##### Document extract
Developments in biotech impact on the spatial implications of cryptography. DNA involves sequences of just 4 molecules connected in pairs in a double helix configuration. These nucleotide molecules are adenine (A), cytosine (C), guanine (G), and thymine (T). The DNA in a human cell is made up of about 3.2×109 of these pairs, normally tangled into 23 paired strands (chromosomes).
Cut, sort, combine, fold and harvest
Genetic engineers use enzymes existing in bacteria to cut and join strands of DNA at specific sites along DNA filaments. Strands of DNA can also be reproduced and multiplied by injecting them into bacteria cells. DNA strands can be sorted into different lengths by drawing them through a gel towards a positively charged electrode. It’s also possible to cut DNA strands in a way that creates conditions at the ends to encourage other strands to join on. Geneticists harvest, sort, filter and store DNA strands in liquid solutions. The combinations of nanoscale DNA strands can be inspected via electron microscopy. That’s my very brief summary from the sources in the bibliography below
Bricks, blocks, plates, tubes and planks
From what I have read, these synthetic biology processes are independent of how a DNA sequence might actually function in a living organism. The artificial processes treat DNA as molecular matter, as bricks, blocks, plates, tubes and planks to be layered, joined, stacked and folded. The production process typically involves titrating precise quantities from solutions of each strand with specific properties into a mix that is heated and cooled at some optimal rate to encourage nano shapes to form.
##########
* _Task list_
1. In the passage on DNA, rewrite the part starting at "Developments in biotech" and ending at "paired strands (chromosomes).", putting "twisted spiral" in place of "double helix".
2. List the nucleotide molecules that the passage on DNA names, each with its letter abbreviation.
##### Supplied entries
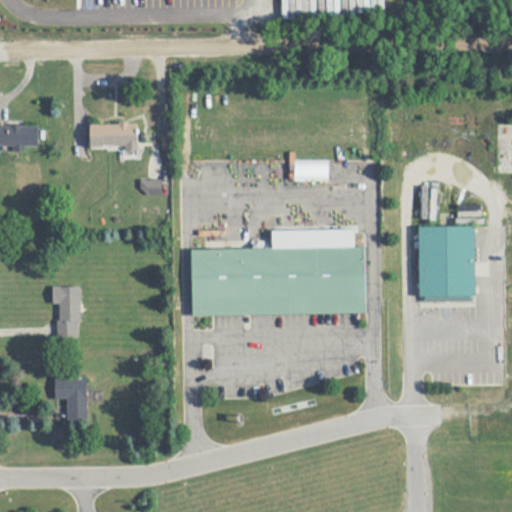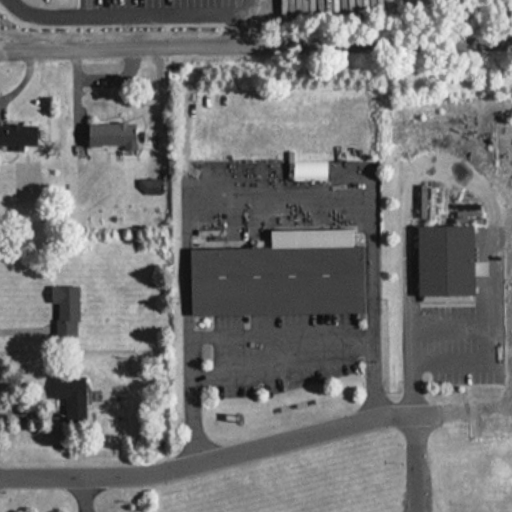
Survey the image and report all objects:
road: (115, 3)
road: (256, 48)
road: (101, 80)
building: (19, 135)
building: (114, 135)
building: (503, 148)
road: (455, 170)
building: (152, 186)
road: (250, 197)
building: (447, 251)
building: (448, 262)
building: (279, 272)
building: (279, 279)
building: (68, 302)
building: (68, 311)
road: (280, 336)
road: (269, 366)
building: (73, 388)
building: (73, 397)
road: (214, 453)
road: (419, 467)
road: (84, 490)
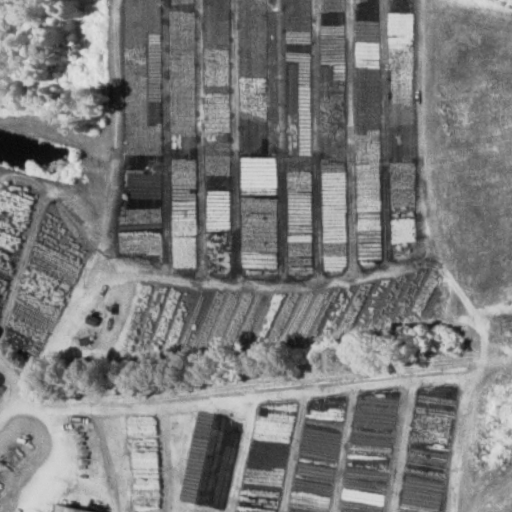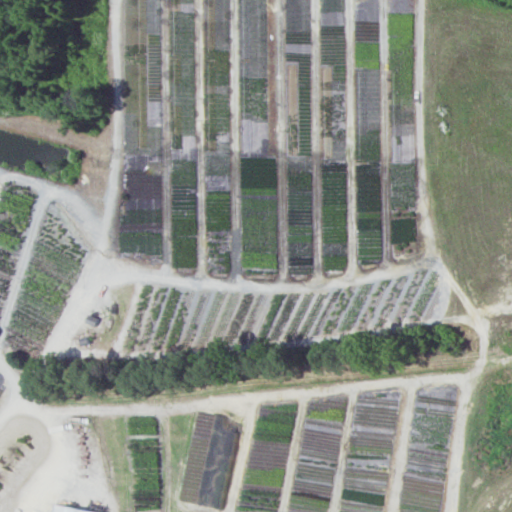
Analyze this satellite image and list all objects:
road: (297, 384)
road: (52, 462)
building: (71, 508)
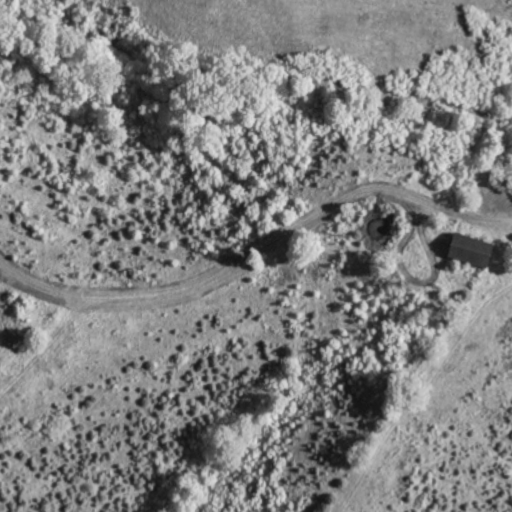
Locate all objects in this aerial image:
##########
* _Solutions_
1.
Developments in biotech impact on the spatial implications of cryptography. DNA involves sequences of just 4 molecules connected in pairs in a twisted spiral configuration. These nucleotide molecules are adenine (A), cytosine (C), guanine (G), and thymine (T). The DNA in a human cell is made up of about 3.2×109 of these pairs, normally tangled into 23 paired strands (chromosomes).

2. adenine (A), cytosine (C), guanine (G), thymine (T)